[WHAT IS BEING ASKED]: Your answer should hold every line of the records below that contains the string "lines".

[RECORDS FOR THE EXERCISE]:
%%
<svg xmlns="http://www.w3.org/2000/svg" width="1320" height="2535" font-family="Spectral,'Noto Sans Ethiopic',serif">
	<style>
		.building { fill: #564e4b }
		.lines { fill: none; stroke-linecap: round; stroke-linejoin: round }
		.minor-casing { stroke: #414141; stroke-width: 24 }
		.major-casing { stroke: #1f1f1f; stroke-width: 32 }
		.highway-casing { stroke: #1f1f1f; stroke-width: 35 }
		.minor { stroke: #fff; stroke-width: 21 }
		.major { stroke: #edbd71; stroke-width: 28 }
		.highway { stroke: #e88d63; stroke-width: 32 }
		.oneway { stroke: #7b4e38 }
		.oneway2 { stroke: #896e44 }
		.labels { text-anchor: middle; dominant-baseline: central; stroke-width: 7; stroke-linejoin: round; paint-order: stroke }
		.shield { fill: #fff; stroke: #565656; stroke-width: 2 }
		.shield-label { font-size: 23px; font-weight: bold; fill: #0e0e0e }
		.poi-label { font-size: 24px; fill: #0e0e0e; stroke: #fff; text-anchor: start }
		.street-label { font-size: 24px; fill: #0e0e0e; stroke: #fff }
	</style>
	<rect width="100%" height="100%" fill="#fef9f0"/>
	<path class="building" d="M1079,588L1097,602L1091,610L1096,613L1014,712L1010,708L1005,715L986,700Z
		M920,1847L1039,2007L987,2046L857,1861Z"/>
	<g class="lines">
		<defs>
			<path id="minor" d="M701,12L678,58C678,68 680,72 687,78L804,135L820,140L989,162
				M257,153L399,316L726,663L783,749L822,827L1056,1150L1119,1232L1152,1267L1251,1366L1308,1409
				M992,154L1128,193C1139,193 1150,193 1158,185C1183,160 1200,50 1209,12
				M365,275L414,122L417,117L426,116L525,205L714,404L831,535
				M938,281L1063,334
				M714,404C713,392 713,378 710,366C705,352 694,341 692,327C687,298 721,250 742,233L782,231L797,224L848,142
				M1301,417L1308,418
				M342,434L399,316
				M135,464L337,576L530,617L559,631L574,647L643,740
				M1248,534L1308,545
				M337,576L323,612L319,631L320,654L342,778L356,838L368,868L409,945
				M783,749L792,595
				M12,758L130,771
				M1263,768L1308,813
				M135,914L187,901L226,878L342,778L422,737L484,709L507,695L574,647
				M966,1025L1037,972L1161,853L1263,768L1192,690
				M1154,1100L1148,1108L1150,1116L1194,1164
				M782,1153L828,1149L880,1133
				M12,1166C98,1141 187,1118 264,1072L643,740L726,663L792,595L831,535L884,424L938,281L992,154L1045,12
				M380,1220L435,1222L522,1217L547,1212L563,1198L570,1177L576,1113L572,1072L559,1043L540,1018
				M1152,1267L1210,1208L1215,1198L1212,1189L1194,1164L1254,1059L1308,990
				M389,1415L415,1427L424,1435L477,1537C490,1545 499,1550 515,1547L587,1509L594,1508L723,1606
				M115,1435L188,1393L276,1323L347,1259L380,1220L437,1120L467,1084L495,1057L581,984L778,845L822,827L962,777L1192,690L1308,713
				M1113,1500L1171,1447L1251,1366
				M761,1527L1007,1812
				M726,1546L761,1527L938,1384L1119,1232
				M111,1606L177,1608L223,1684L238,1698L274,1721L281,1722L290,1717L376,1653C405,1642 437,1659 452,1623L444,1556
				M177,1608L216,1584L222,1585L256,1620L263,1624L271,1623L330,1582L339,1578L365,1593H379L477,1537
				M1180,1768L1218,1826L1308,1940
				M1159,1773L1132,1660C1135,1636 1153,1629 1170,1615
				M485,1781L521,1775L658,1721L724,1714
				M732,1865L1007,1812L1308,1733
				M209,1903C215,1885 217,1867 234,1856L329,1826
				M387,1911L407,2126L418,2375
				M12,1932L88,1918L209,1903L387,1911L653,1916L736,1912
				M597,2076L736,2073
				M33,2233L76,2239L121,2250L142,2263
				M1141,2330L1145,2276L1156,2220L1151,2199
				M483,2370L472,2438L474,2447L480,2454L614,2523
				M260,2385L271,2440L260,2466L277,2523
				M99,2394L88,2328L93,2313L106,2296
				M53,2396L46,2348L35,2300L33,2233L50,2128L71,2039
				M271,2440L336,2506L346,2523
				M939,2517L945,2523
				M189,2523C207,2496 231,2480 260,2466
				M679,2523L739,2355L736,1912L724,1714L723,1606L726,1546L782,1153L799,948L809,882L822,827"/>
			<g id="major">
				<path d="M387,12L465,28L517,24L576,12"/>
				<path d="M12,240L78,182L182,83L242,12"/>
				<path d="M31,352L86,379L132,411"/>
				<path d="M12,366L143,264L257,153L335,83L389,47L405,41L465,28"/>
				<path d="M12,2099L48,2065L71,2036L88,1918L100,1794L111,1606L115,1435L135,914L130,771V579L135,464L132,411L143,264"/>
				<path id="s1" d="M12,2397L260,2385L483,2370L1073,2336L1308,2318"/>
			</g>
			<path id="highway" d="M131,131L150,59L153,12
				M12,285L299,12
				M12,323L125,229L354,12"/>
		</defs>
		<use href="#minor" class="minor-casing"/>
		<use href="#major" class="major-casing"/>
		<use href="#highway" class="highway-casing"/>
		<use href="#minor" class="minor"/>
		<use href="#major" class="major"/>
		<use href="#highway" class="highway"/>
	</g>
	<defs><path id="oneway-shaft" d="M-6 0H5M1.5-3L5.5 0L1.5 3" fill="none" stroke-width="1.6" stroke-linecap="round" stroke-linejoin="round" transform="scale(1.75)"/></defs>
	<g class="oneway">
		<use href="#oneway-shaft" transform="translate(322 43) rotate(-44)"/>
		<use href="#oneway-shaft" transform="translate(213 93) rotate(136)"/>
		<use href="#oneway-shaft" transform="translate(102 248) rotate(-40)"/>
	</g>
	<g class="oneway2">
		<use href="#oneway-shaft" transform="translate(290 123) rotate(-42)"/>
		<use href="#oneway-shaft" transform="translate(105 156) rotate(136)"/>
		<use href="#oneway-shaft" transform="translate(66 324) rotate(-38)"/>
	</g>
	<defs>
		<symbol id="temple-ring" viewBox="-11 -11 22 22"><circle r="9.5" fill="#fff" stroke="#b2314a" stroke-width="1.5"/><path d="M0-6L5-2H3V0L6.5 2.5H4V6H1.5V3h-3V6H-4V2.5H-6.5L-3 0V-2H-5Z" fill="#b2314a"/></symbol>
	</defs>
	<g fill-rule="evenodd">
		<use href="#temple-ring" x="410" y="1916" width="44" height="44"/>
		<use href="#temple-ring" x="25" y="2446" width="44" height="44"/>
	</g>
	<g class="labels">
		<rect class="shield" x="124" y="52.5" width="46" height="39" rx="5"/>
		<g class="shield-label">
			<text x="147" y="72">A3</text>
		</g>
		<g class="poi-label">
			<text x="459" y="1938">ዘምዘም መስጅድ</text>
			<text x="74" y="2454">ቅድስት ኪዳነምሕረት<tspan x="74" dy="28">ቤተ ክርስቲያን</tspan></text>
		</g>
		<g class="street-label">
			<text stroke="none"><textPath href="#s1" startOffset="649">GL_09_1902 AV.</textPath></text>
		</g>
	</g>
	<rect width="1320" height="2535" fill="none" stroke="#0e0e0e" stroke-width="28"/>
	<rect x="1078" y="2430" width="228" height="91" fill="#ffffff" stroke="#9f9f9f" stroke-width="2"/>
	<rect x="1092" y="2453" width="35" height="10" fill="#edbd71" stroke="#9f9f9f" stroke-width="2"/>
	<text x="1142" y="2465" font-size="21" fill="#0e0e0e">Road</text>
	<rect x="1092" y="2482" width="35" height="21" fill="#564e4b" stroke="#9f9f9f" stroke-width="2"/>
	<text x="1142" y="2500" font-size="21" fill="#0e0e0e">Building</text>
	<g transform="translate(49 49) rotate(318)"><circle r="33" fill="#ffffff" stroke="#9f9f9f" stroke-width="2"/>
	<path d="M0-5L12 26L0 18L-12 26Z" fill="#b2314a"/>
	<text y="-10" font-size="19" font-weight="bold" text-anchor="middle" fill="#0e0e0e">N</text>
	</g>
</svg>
%%
[ANSWER BELOW]:
		.lines { fill: none; stroke-linecap: round; stroke-linejoin: round }
	<g class="lines">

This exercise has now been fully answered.